Repeat everything in the listing exactly, except for the images.

▶ **Exercise inputs**
++++

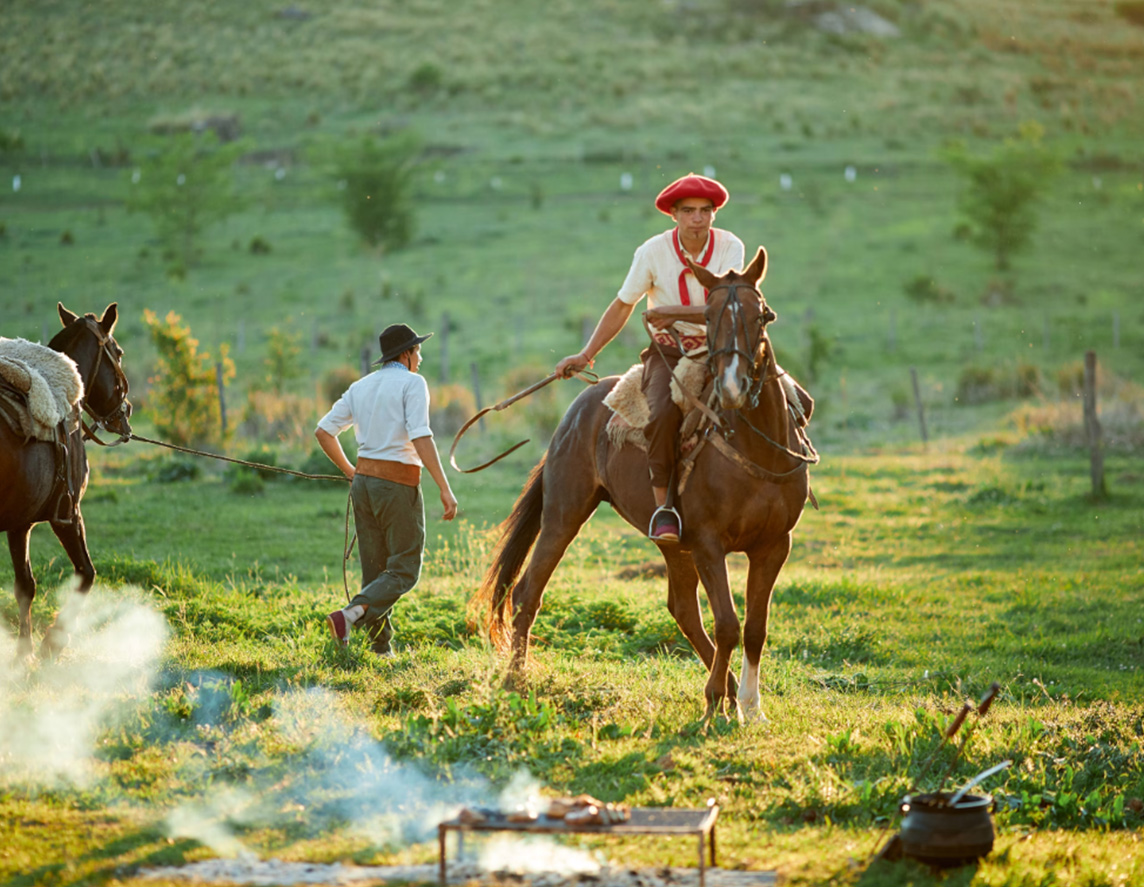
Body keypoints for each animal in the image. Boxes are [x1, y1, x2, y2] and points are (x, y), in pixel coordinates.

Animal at [1, 304, 131, 659]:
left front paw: (24, 651)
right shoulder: (68, 515)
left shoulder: (19, 523)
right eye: (118, 352)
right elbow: (86, 573)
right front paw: (52, 643)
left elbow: (24, 585)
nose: (126, 412)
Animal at [469, 248, 819, 723]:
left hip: (672, 543)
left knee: (684, 610)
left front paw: (749, 706)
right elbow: (728, 624)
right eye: (707, 317)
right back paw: (515, 681)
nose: (731, 387)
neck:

++++

▶ **Expected answer**
Body keypoints for each animal in the image. Boxes are [x1, y1, x2, y2] and points are (x, y), in pixel coordinates.

Animal at [1, 304, 131, 659]:
left front paw: (24, 651)
right shoulder: (68, 515)
left shoulder: (19, 523)
right eye: (118, 352)
right elbow: (86, 573)
right front paw: (52, 643)
left elbow: (24, 585)
nose: (126, 412)
Animal at [469, 248, 819, 723]:
left hip: (672, 543)
left knee: (684, 610)
left front paw: (749, 706)
right elbow: (728, 624)
right eye: (707, 317)
right back paw: (515, 681)
nose: (731, 387)
neck:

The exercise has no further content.